*** Opening RECORDS PROVIDED ***
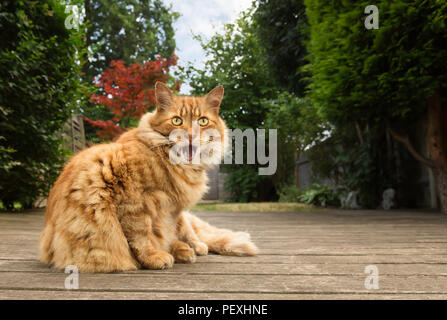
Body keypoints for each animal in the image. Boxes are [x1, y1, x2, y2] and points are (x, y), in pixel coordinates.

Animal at [40, 82, 260, 272]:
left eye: (203, 121)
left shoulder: (172, 209)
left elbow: (176, 229)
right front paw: (153, 257)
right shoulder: (135, 203)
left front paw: (182, 248)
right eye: (177, 120)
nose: (190, 135)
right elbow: (141, 236)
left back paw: (191, 248)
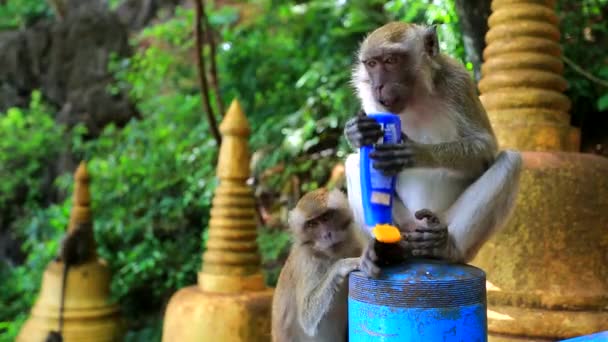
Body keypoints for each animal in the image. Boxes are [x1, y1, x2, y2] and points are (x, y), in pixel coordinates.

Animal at [272, 188, 380, 340]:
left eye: (326, 217)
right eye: (312, 224)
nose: (327, 235)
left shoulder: (356, 237)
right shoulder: (308, 262)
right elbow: (307, 317)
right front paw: (344, 264)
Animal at [342, 22, 524, 272]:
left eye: (390, 60)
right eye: (371, 64)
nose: (378, 86)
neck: (415, 97)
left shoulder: (458, 82)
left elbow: (485, 147)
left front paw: (414, 153)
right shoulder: (370, 100)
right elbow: (363, 151)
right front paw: (357, 131)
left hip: (442, 222)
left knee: (510, 161)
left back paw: (445, 249)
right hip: (405, 224)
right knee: (353, 163)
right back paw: (387, 250)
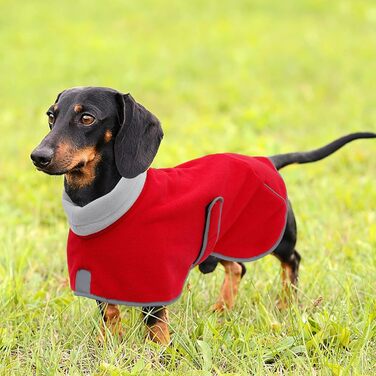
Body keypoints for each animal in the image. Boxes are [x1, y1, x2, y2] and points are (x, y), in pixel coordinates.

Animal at [30, 87, 376, 344]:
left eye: (87, 117)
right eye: (51, 116)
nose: (38, 156)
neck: (99, 202)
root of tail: (266, 160)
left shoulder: (159, 275)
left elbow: (154, 320)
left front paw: (160, 352)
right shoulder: (97, 272)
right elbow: (110, 313)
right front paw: (109, 344)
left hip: (275, 235)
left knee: (292, 260)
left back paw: (286, 303)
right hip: (217, 244)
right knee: (237, 268)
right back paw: (222, 309)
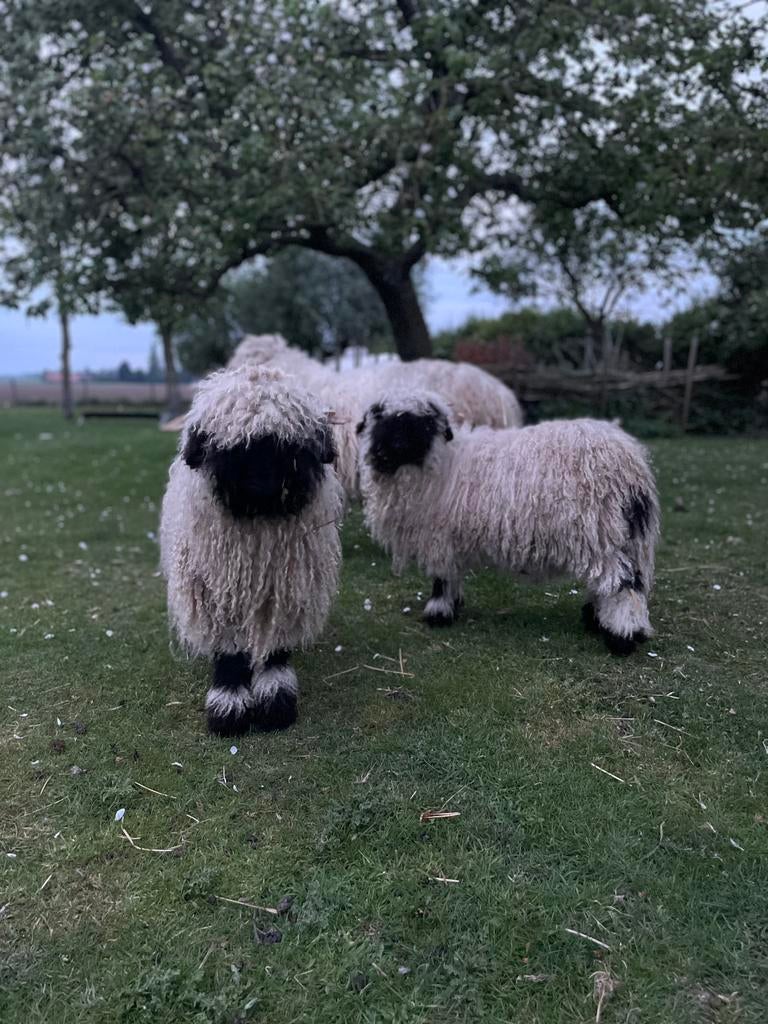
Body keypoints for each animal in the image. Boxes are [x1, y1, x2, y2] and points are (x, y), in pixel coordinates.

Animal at [159, 364, 344, 735]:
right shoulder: (216, 592)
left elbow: (275, 649)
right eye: (231, 447)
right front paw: (228, 706)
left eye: (290, 446)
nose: (262, 489)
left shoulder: (284, 589)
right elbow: (230, 652)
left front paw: (276, 701)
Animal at [356, 390, 660, 655]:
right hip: (625, 537)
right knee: (623, 582)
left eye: (422, 423)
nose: (387, 450)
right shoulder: (450, 537)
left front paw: (438, 613)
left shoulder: (439, 536)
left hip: (599, 530)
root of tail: (631, 464)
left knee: (622, 583)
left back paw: (622, 638)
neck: (442, 464)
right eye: (381, 419)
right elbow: (452, 575)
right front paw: (453, 605)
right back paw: (602, 621)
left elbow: (441, 578)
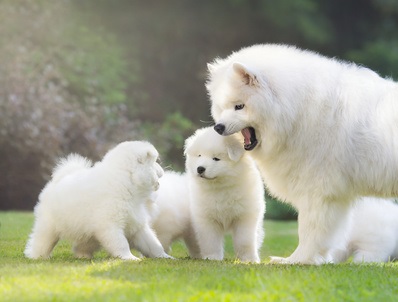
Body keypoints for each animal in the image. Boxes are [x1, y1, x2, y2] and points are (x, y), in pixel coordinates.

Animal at [24, 140, 171, 260]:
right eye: (156, 162)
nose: (163, 170)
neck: (127, 181)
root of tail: (58, 180)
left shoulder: (137, 224)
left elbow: (153, 244)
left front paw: (165, 257)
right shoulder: (110, 226)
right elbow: (121, 243)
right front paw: (129, 258)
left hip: (90, 234)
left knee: (80, 246)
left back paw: (83, 256)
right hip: (49, 226)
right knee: (41, 241)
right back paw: (37, 256)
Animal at [185, 126, 266, 264]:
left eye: (216, 158)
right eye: (199, 155)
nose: (200, 168)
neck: (220, 187)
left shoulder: (245, 217)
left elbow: (244, 241)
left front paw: (248, 259)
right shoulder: (207, 219)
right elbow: (210, 241)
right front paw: (212, 257)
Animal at [207, 43, 398, 264]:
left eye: (239, 106)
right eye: (222, 107)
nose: (218, 127)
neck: (297, 111)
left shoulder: (318, 191)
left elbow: (309, 231)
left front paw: (296, 260)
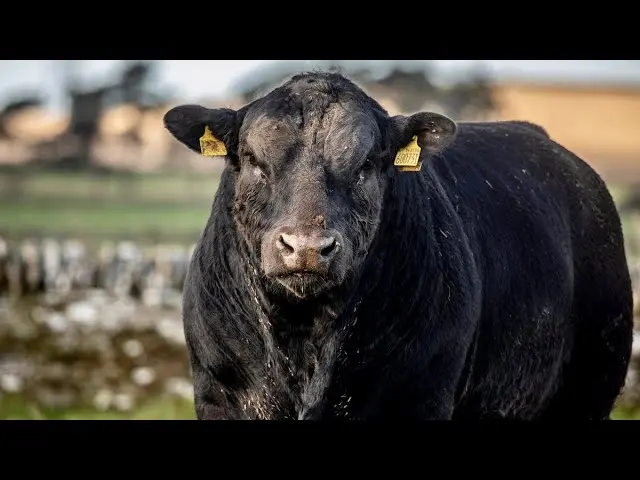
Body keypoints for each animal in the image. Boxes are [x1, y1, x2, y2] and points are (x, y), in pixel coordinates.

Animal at [163, 71, 634, 420]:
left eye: (367, 163)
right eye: (253, 160)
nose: (307, 247)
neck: (304, 341)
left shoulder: (419, 397)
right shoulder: (219, 394)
*** Closing RECORDS PROVIDED ***
§ **DESCRIPTION OF THE TASK**:
The answer should contain only the lines from the start of the records above through the line with "right front paw: (153, 257)", copied exactly, and no pictures.

§ **RESULT FOR THIS TASK**:
Body keypoints for each animal in the image. Boxes are [x1, y1, x2, y2] and points are (x, y), in pixel coordinates.

Animal at [40, 82, 260, 272]:
left eye: (203, 121)
left shoulder: (172, 209)
left elbow: (176, 229)
right front paw: (153, 257)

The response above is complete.